YOUR OBJECTIVE. Apart from the images, every record below must be given again without alteration.

RECORDS SHOWN.
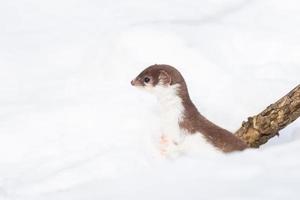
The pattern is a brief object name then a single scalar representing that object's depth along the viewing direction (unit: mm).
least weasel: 10828
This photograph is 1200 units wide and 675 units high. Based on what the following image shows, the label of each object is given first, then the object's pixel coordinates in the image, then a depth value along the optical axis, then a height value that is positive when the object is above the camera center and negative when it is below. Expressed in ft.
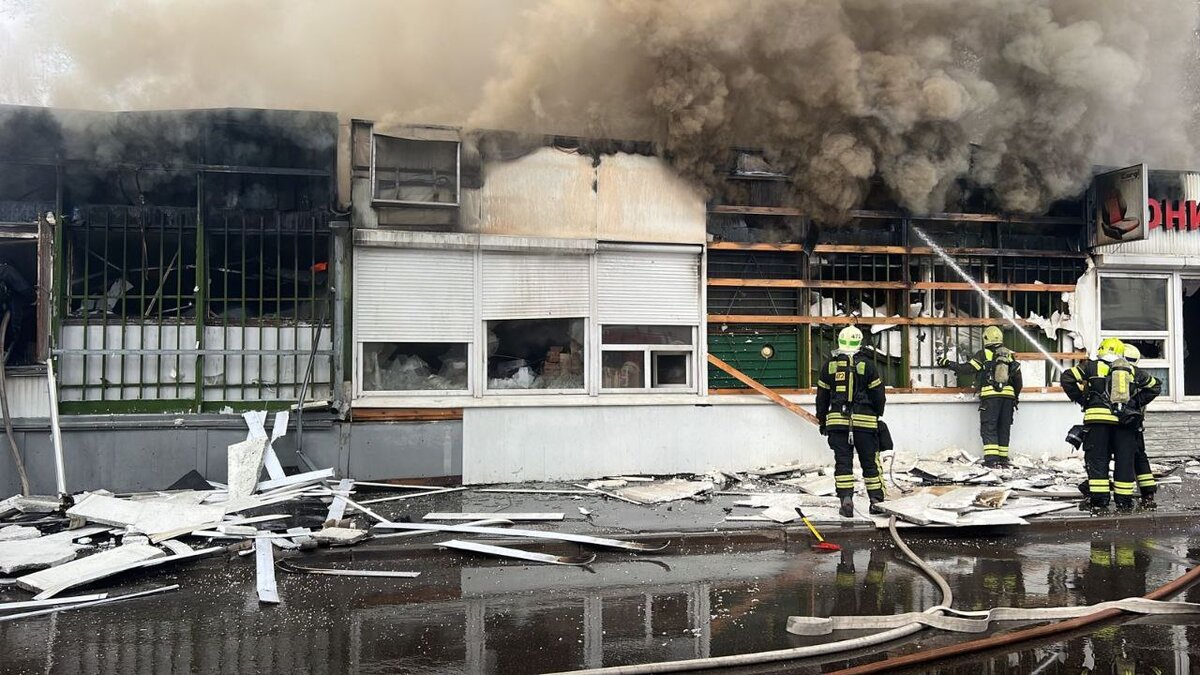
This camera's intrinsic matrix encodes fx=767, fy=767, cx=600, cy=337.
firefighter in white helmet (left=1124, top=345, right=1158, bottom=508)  26.35 -4.19
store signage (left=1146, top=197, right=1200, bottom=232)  35.29 +6.39
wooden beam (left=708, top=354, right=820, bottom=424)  31.04 -1.33
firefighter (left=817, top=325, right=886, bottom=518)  23.91 -2.01
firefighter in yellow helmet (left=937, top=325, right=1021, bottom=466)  31.50 -1.78
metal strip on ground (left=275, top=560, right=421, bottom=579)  18.22 -5.13
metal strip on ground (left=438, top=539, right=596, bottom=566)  19.40 -5.06
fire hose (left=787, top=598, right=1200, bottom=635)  14.14 -5.04
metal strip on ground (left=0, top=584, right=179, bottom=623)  15.38 -5.16
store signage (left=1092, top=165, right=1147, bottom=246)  31.63 +6.29
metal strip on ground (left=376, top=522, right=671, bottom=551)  20.44 -4.90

THE ANSWER.
The pattern is a brief object name then a single scalar representing that object's depth along the viewing direction (unit: mm).
least weasel: 10828
This photograph is 1200 units wide and 675 units high. Based on what the following image shows, the label of each object is given first, then the object's pixel coordinates in the image, then a depth value along the optical axis, then a height value that is positive when the object is above the camera center and negative when it is below. Expressed in ft.
This camera's intrinsic matrix encodes fx=767, fy=767, cx=600, cy=337.
firefighter in white helmet (left=1124, top=345, right=1158, bottom=508)  26.35 -4.19
store signage (left=1146, top=197, right=1200, bottom=232)  35.29 +6.39
wooden beam (left=708, top=354, right=820, bottom=424)  31.04 -1.33
firefighter (left=817, top=325, right=886, bottom=518)  23.91 -2.01
firefighter in yellow helmet (left=937, top=325, right=1021, bottom=466)  31.50 -1.78
metal strip on ground (left=275, top=560, right=421, bottom=579)  18.22 -5.13
metal strip on ground (left=438, top=539, right=596, bottom=566)  19.40 -5.06
fire hose (left=787, top=598, right=1200, bottom=635)  14.14 -5.04
metal strip on ground (left=0, top=584, right=179, bottom=623)  15.38 -5.16
store signage (left=1092, top=165, right=1147, bottom=246)  31.63 +6.29
metal strip on ground (left=376, top=522, right=671, bottom=551)  20.44 -4.90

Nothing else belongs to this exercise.